JOB ITEM:
Rewrite the lines starting at the one containing "List the series" and ending at the one containing "What position from the right is 99589?", replacing "peak" with "maximum" and leaving everything else unchanged. Omit the pictures from your answer.

INFORMATION:
◇ ◇ ◇ ◇ ◇ ◇ ◇

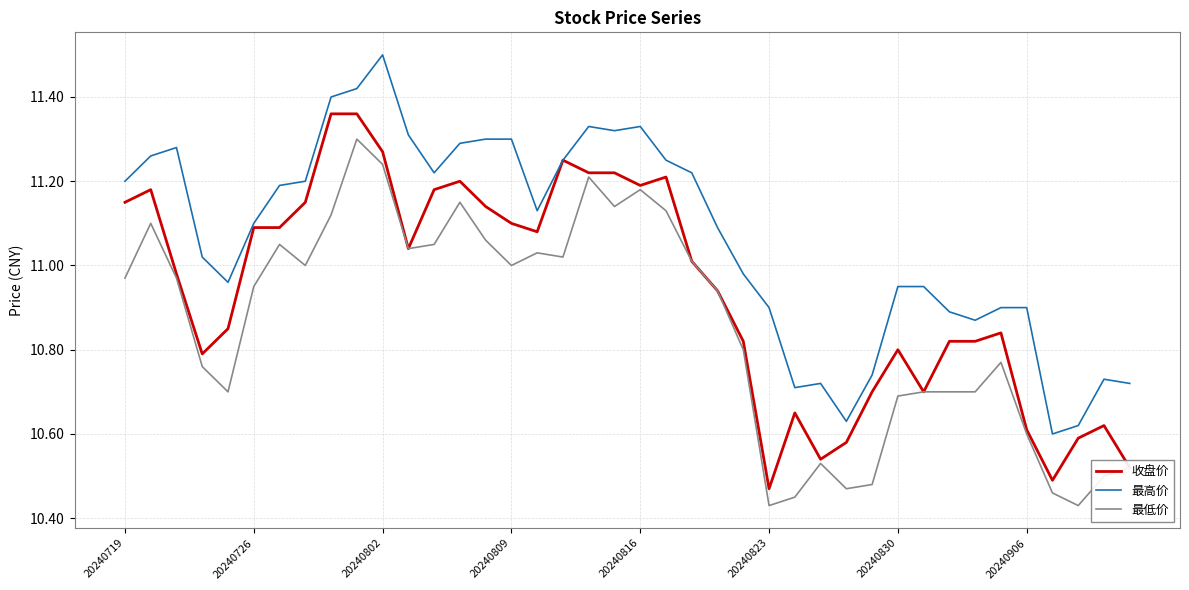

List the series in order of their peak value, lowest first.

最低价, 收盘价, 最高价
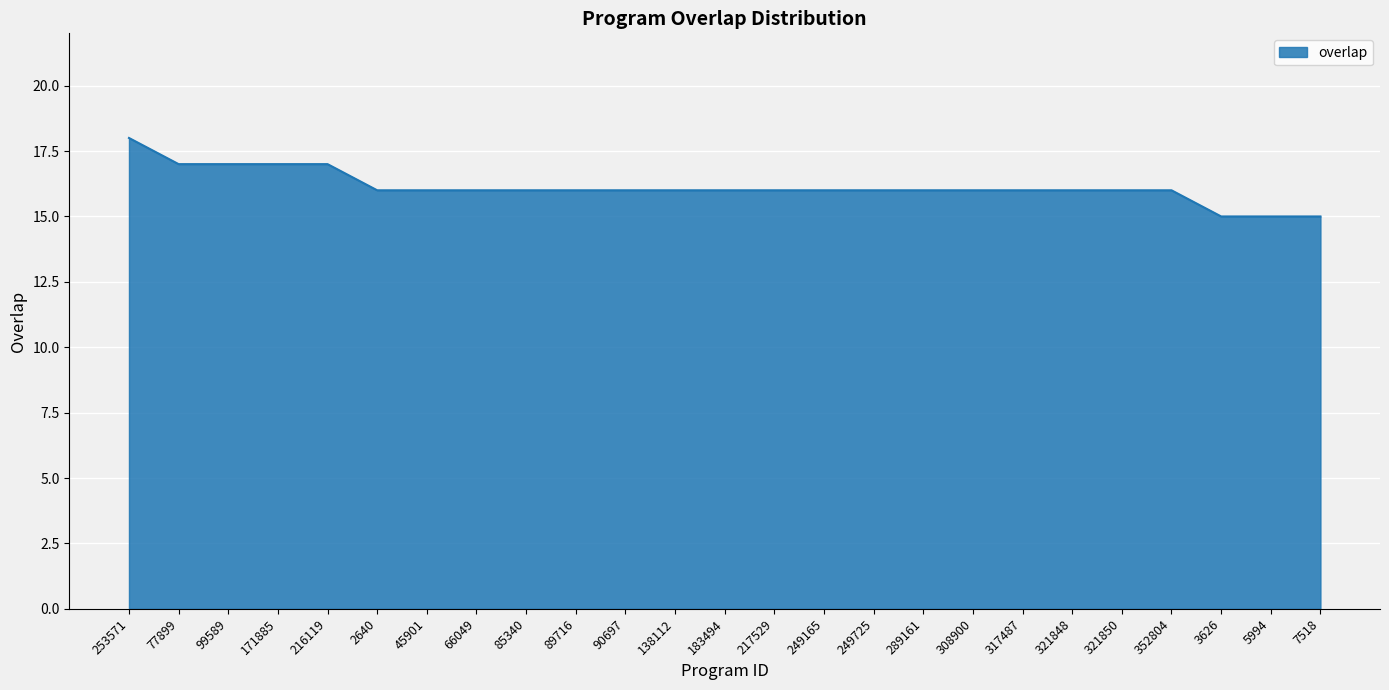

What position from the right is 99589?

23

◇ ◇ ◇ ◇ ◇ ◇ ◇

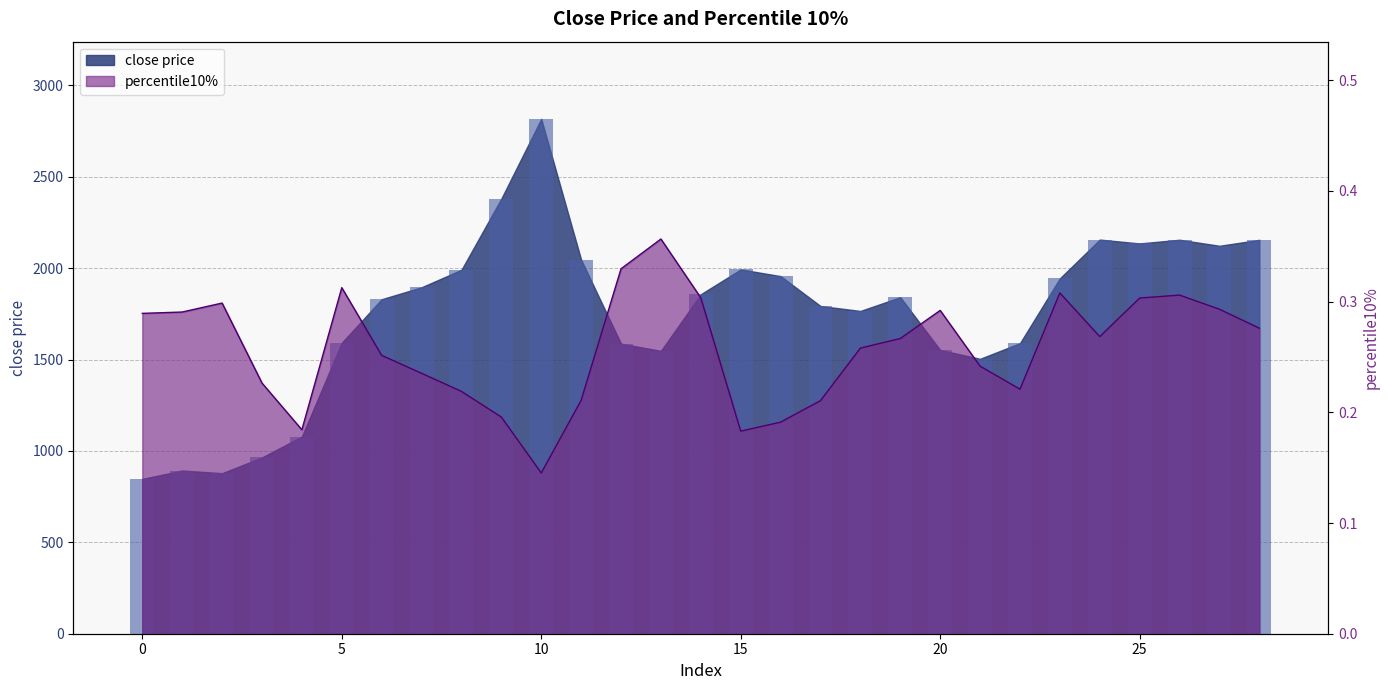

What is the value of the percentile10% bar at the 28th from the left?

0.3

◇ ◇ ◇ ◇ ◇ ◇ ◇

WRITTEN RESPONSE:
List the series in order of their maximum value, lowest first.

最低价, 收盘价, 最高价

What position from the right is 99589?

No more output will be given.